_Work to complete:_
(A) Check three statements against the Ginsberg round-up. For each, answer yes or no and quote the words that settle it: (i) The "Beat Memories" show goes on to San Francisco after New York. (ii) Tickets for the San Francisco Jazz Festival Kaddish performance are still easy to get. (iii) Joseph Neighbor's piece first ran in Salon.
(B) Extend the Allen Ginsberg weekly round-up past its last sentence.

_Text shown:_
============

Friday, April 5, 2013
Friday's Weekly Round-Up - 120
April 5 - Allen Ginsberg's Parinirvana - April 5, 1997 - the date when Allen's spirit left its bodily form.
Big poetry celebration event tomorrow-night in Los Angeles (at Beyond Baroque) - Claiming Ginsberg - An Evening of Allen Ginsberg and Friends (featuring Ronee Blakely, Rick Overton, S.A. Griffin, Marc Olmsted, and a whole lot more).
And speaking of the West Coast, a heads-up for the upcoming Hal Willner Kaddish performances (the performance at the San Francisco Jazz Festival is pretty much sold out, but you can still get tickets for the April 17 date at UCLA).
The last couple of days (today and tomorrow) for the New York City Grey Gallery's "Beat Memories" show (Allen's photos) before it heads off to San Francisco (May 23-September 9). In case you missed it, and the, mostly, enthusiastic response to it - there've been numerous reviews - see our earlier posts here, here and here.
Joseph Neighbor's recent Salon piece, for example, (which originally appeared in Hypoallergic) can be found here.

============

_Supplied material:_

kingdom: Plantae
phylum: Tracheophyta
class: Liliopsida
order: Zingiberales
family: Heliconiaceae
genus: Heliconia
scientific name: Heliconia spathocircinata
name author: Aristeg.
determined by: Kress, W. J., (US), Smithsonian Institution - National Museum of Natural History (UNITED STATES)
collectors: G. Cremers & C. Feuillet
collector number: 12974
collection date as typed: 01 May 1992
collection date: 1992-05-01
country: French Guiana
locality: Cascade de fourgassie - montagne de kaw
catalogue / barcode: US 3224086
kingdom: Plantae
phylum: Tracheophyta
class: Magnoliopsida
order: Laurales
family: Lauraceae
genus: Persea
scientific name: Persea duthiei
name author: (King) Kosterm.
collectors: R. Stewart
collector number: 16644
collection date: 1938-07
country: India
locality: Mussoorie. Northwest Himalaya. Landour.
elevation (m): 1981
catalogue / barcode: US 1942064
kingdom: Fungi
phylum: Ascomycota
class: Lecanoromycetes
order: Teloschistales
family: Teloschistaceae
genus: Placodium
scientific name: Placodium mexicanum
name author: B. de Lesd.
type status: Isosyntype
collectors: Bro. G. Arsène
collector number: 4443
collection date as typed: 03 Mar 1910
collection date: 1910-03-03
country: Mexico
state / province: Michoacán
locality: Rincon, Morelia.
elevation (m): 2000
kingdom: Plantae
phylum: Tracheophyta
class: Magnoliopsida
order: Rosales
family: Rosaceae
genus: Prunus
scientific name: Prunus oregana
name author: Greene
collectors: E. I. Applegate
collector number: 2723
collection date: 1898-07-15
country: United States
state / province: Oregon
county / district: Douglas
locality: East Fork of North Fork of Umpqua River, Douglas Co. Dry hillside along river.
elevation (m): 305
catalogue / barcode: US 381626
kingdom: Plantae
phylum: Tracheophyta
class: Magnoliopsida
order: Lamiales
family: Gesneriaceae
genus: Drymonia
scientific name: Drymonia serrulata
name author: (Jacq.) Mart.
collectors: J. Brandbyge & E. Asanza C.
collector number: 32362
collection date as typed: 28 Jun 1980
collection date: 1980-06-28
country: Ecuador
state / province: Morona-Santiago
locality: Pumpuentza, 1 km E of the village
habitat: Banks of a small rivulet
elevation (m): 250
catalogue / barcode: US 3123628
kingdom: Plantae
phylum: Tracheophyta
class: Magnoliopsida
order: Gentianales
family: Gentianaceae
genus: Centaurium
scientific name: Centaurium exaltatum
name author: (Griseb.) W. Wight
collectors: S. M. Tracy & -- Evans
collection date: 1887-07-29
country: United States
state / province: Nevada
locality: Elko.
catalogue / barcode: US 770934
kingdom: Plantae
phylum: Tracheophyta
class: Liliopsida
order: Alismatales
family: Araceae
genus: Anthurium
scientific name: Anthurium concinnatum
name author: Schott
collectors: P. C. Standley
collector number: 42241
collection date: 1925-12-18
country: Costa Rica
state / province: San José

============

_Responses for each task:_
(A)
(i) Yes: "before it heads off to San Francisco (May 23-September 9)"
(ii) No: "the performance at the San Francisco Jazz Festival is pretty much sold out"
(iii) No: "(which originally appeared in Hypoallergic)"

(B)
Last week, we surveyed a bunch of On The Road (movie) reviews - Here's a few more, starting with - what we have to declare to be hyperbole - Harry Kloman in the Pittsburgh City Paper - "Walter Salles' moody, energetic film is more enjoyable than Jack Kerouac's book" (sic!). Barry Paris in the Pittsburgh Post-Gazette is a little more measured - "On the Road film takes slower trip than book", is the headline, and he goes on to note - "This film version feels less exuberant than the book, slowed down and muted to emphasize the loneliness and melodramatic pain more than the wild excitements of the road. Still, it's a worthy rendering of its be-bop bohemian - dissipated yet strangely innocent - heroes.." Rob Boylan in the Orlando Weekly points out the dilemma - "The problem with this film is that it's impossible to divorce it, even a little bit, from its source material. It seems unfair but those are the breaks.." - "Even a (very) good film would suffer in comparison with the novel" ..."director Walter Salles and writer Jose Rivera have (at least) not corralled the text - no-one ever could, and that's sort of the point". Kelly Vance's review for East Bay Express is here. Ryan Sartor for Patch.com here, Duane Dudek for the Milwaukee Journal Sentinel here. For more (an extensive and on-going gathering of On The Road reviews) see here.
Helen Weaver, an old friend, writes to us that she recently unearthed a piece - Hare Krishna SRO: Allen Ginsberg at The New School (on a reading from 1969) - "Allen, the internationalist, the breaker of barriers, who will roll up his trouser legs and wade into any strange waters..."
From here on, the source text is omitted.